Our healthcare waste management service caters for every type of waste your organisation is likely to produce (clinical waste, pharmaceuticals, sharps, dental waste, controlled drugs). Whether you represent a hospital that requires a daily service or an acupuncturist that needs a couple of visits per year, our service schedules are tailored to meet your precise requirements.
The second edition of Health Technical Memorandum (HTM) 07-01 has just been published. It provides an update to HTM 07-01 first published in 2006. If you or your colleagues are involved with the generation, disposal, segregation or management of healthcare waste then it is important they acknowledge and are aware of these changes.
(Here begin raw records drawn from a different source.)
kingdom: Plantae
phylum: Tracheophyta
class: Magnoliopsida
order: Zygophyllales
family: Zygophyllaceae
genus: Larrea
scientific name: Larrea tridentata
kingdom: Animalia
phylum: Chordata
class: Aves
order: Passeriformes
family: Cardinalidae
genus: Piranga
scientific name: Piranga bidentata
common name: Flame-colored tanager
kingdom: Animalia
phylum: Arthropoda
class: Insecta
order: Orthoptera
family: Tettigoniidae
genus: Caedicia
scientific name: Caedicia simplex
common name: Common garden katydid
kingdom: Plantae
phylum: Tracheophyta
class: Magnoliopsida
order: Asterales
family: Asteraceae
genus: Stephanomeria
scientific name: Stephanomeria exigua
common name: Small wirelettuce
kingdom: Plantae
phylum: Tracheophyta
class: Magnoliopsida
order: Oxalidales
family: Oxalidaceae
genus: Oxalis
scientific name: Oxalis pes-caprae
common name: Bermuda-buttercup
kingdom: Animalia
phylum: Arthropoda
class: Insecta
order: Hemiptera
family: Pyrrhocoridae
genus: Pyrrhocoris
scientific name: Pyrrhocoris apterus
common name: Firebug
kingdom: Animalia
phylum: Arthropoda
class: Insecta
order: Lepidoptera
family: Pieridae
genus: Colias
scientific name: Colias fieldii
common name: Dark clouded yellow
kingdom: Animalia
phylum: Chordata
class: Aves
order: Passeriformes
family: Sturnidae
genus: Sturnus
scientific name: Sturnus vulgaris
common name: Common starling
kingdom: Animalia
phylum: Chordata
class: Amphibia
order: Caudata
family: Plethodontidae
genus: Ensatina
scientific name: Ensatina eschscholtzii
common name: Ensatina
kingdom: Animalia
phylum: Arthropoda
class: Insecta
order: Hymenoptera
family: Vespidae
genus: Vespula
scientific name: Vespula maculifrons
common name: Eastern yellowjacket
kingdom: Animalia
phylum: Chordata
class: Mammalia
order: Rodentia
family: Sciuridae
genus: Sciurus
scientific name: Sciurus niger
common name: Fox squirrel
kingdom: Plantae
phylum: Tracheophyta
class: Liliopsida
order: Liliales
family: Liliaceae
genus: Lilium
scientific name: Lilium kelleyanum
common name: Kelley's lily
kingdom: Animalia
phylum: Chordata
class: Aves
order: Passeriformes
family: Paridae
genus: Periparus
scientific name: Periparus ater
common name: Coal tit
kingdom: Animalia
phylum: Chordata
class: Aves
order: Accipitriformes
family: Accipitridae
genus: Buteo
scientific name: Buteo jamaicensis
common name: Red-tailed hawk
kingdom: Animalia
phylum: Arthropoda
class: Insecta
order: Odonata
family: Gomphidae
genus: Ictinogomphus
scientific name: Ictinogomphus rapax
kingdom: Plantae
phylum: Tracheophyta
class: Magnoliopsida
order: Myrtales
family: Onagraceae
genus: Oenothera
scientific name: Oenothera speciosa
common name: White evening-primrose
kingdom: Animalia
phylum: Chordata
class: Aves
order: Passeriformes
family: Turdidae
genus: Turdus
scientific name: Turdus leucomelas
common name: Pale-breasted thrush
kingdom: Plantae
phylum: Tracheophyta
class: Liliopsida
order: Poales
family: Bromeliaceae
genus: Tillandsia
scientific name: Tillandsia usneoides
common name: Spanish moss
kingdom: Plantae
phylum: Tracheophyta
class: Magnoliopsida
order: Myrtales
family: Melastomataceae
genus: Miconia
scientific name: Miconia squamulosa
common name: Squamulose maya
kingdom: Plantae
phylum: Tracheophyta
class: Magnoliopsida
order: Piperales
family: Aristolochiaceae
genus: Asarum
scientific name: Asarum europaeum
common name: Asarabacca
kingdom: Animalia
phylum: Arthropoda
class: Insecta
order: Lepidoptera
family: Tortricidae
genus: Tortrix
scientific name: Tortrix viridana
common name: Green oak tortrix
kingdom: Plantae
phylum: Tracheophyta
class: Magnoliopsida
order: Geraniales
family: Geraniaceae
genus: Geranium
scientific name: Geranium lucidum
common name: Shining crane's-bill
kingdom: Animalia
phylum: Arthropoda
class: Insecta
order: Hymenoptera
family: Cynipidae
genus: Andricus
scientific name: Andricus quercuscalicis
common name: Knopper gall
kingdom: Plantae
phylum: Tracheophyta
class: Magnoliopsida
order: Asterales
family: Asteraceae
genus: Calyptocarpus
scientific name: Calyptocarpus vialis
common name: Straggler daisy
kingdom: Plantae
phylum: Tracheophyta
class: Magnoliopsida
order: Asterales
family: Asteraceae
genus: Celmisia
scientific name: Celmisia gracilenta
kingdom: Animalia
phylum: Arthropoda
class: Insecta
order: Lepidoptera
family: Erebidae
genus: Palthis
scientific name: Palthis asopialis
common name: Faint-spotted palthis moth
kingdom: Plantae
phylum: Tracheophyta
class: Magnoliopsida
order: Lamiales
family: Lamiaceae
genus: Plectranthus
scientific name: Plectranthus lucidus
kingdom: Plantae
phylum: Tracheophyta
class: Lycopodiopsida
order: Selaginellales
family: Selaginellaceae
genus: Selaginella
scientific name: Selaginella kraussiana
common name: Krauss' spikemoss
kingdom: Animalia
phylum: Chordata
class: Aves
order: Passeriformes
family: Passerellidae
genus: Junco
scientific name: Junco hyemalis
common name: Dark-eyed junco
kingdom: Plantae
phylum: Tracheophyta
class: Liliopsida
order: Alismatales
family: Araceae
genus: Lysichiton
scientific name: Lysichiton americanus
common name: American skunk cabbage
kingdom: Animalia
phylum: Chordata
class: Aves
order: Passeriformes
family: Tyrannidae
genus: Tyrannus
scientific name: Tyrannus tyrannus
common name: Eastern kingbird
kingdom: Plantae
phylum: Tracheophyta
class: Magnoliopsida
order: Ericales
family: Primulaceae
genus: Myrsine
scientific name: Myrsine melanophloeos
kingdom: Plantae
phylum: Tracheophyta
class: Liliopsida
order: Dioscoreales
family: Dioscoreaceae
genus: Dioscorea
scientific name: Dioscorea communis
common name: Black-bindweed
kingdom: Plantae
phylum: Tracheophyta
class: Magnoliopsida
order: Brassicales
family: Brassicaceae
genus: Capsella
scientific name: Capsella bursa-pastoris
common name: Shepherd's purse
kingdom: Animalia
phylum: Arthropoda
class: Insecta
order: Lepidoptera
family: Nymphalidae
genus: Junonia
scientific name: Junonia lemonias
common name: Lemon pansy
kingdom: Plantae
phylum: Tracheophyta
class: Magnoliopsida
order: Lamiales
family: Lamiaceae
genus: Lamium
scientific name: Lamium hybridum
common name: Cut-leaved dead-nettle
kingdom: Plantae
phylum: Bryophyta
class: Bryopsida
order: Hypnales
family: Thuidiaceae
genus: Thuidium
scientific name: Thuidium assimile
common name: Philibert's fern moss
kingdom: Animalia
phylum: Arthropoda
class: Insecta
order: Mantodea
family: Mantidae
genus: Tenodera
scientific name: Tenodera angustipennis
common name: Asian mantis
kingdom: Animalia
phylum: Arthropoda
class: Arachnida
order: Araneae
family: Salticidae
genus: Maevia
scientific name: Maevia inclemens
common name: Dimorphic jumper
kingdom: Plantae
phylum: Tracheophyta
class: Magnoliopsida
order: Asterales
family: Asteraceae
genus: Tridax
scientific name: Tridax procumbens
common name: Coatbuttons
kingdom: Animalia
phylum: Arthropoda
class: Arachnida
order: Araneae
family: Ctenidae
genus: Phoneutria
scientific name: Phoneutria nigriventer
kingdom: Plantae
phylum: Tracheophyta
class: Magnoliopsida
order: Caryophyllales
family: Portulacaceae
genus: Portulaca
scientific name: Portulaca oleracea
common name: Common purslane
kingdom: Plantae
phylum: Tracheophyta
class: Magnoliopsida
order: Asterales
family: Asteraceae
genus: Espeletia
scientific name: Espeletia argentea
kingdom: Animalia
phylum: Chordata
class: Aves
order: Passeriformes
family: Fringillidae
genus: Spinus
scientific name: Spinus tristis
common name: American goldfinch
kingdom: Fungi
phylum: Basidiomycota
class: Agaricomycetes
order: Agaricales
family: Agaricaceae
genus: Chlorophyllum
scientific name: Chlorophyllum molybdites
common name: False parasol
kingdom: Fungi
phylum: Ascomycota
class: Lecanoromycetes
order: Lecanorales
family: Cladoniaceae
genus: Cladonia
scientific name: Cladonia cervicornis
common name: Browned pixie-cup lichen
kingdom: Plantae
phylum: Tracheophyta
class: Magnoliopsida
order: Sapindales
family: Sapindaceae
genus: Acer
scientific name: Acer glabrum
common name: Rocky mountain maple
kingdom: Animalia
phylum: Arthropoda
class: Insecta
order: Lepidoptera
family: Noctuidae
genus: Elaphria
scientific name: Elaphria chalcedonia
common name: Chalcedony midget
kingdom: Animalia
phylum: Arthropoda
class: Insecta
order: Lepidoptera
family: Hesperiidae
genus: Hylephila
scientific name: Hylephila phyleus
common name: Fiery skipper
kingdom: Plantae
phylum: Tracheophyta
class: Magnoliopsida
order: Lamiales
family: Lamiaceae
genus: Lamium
The key areas of change include:
Greater focus on segregation required.
The integration of new sector guides on GPs and dental practices.
Focus on practical advice and examples for classifying waste.
Confirmation of amended colour coding to assist segregation.
At T.C. Bibby we recognise our duty as your existing waste provider to ensure you are aware of these important changes.Clinical and hazardous waste
Clinical and hazardous waste
The definition of clinical waste is provided by the Controlled Waste Regulations (issued under the Environment Protection Act)
Clinical waste is defined as:
- “… any waste which consists wholly or partly of human or animal tissue, blood or other body fluids, excretions, drugs or other pharmaceutical products, swabs or dressings, syringes, needles or other sharp instruments, being waste which unless rendered safe may prove hazardous to any person coming into contact with it; and
- any other waste arising from medical, nursing, dental, veterinary, pharmaceutical or similar practice, investigation, treatment, care, teaching or research, or the collection of blood for transfusion, being waste which may cause infection to any person coming into contact with it.”
Clinical waste can be divided into three broad groups of materials:
- any heathcare waste which poses a risk of infection (and therefore by definition possesses the hazardous property H9( Infectious);
- certain healthcare wastes which pose a chemical hazard (for example one of H1 to H8, H10 to H15);
- medicines and medicinally-contaminated waste containing a pharmaceutically-active agent.
Clinical waste = hazardous waste however there is just two possible exceptions:
- segregated non-cytotoxic and non-cytostatic medicines (that is, from human (18.01.09) or animal healthcare (18.02.08) and manufacturing, or separate fractions of out-patient-returned medicines (20.01.32);
- clinical waste from municipal sources that are not in any way directly or indirectly associated with healthcare (for example needles and swabs from cosmetic body art or piercing, sharps drug litter and minor first aid or cosmetic procedures that do not involve or require a medical or para-medical practitioner legally recognised to treat patients) and that are similar to household waste. These are classified as non-hazardous solely because the only available EWC (20.01.99) is an absolute non-hazardous entry in the EWC.
Any clinical waste, other than these two exceptions, being moved as a non-hazardous waste would indicate that the waste has been incorrectly classified by the producer, the holder or waste.